Honeycomb operational burden and scaling issues in September and October
During September and early October, Honeycomb experienced a period of significant operational burden, encompassing over 20 internal issues and leading to five publicly declared incidents. This surge in activity was primarily attributed to accelerated growth, with data ingestion increasing by 40% over a few weeks, causing multiple components to reach their scaling limits simultaneously.
The incidents affected various internal systems, including a stuck Kafka auto-balancer, EXT4 filesystem corruptions on retriever instances, a missing Lambda deploy artifact, an undersized RDS instance, and an under-provisioned dogfood ingestion pipeline. A significant customer query spike on September 16 overloaded the dogfood environment, causing ingestion delays and crashing Kafka metrics reporters, which mimicked a production outage. Beagle processing, responsible for SLO data, also suffered delays, sometimes leading to a public 5-minute data delay for users and an SLO processing delay outage.
The root causes were multifaceted, stemming from the rapid growth. Key issues included previously unknown network limits in AWS for Kafka, limitations in automation stability, and unexpected interactions between production and dogfood environments. Specific technical problems involved the Kafka auto-balancer, a Linux EXT4 bug, an undersized RDS instance, and a critical bottleneck in the Sarama library’s Kafka consumer group implementation, which limited throughput to a single connection per leader, exacerbating Beagle processing delays.

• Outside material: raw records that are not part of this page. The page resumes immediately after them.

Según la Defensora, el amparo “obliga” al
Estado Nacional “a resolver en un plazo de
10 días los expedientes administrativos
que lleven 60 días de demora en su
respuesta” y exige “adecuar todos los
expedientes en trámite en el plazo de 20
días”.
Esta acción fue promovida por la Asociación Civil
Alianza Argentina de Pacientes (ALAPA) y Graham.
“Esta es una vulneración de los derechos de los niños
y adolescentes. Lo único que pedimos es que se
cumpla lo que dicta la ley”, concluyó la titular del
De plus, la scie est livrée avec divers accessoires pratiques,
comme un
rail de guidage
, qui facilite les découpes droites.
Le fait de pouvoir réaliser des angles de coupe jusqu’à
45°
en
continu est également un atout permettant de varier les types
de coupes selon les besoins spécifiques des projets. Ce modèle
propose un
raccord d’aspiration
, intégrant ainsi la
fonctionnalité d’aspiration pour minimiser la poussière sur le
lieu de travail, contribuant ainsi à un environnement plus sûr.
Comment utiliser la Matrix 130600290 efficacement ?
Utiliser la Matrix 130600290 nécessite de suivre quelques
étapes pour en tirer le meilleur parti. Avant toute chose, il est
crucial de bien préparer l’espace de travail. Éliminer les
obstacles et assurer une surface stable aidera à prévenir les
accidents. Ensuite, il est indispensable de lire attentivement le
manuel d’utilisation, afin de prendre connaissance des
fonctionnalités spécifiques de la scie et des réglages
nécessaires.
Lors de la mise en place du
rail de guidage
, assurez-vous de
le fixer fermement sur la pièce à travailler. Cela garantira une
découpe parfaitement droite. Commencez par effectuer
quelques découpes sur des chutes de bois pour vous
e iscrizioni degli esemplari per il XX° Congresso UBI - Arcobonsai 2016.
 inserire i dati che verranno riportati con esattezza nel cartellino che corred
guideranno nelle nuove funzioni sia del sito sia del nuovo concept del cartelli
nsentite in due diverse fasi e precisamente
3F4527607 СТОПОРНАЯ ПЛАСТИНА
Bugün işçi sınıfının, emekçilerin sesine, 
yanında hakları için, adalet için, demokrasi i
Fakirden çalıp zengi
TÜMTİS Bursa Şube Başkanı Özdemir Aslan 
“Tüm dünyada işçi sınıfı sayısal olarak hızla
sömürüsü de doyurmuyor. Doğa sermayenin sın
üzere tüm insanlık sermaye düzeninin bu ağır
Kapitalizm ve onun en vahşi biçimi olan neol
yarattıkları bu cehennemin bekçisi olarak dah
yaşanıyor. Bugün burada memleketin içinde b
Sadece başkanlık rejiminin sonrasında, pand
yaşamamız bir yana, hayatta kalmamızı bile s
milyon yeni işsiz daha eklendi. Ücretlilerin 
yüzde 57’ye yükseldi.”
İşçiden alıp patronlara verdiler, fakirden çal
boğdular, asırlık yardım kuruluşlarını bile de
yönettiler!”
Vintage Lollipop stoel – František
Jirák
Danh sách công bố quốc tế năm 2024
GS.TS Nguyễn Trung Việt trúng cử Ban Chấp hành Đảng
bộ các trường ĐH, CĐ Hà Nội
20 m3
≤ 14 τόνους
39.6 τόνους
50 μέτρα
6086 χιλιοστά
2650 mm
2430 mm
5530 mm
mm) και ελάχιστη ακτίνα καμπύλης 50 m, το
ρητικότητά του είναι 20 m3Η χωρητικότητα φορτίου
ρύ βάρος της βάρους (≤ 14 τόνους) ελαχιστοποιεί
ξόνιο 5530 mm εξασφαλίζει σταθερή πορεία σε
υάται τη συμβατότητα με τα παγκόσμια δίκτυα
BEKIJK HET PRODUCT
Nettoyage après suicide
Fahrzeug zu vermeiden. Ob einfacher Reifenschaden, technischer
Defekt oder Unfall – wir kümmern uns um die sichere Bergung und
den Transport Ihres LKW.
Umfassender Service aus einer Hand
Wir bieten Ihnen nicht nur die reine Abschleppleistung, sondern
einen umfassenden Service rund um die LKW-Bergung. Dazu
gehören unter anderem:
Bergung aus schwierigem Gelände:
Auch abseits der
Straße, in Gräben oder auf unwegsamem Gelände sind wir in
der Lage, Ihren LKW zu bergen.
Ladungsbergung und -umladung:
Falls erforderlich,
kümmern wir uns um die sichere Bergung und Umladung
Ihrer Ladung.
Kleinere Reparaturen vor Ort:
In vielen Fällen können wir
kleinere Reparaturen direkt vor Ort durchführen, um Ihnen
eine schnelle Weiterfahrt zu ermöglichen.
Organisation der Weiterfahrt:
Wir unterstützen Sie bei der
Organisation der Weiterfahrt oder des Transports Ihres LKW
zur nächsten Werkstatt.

Remediation efforts included manual intervention for Kafka rebalancing, scaling up RDS, vertically scaling Kafka for increased network capacity, and adjusting Sarama library settings. Retriever instances were also scaled horizontally, though an initial attempt was hampered by an incorrect runbook entry. Honeycomb learned that scaling individual components requires a deep understanding of distinct scaling patterns, and that a balanced operational tempo is crucial to avoid both constant firefighting and losing touch with system limits.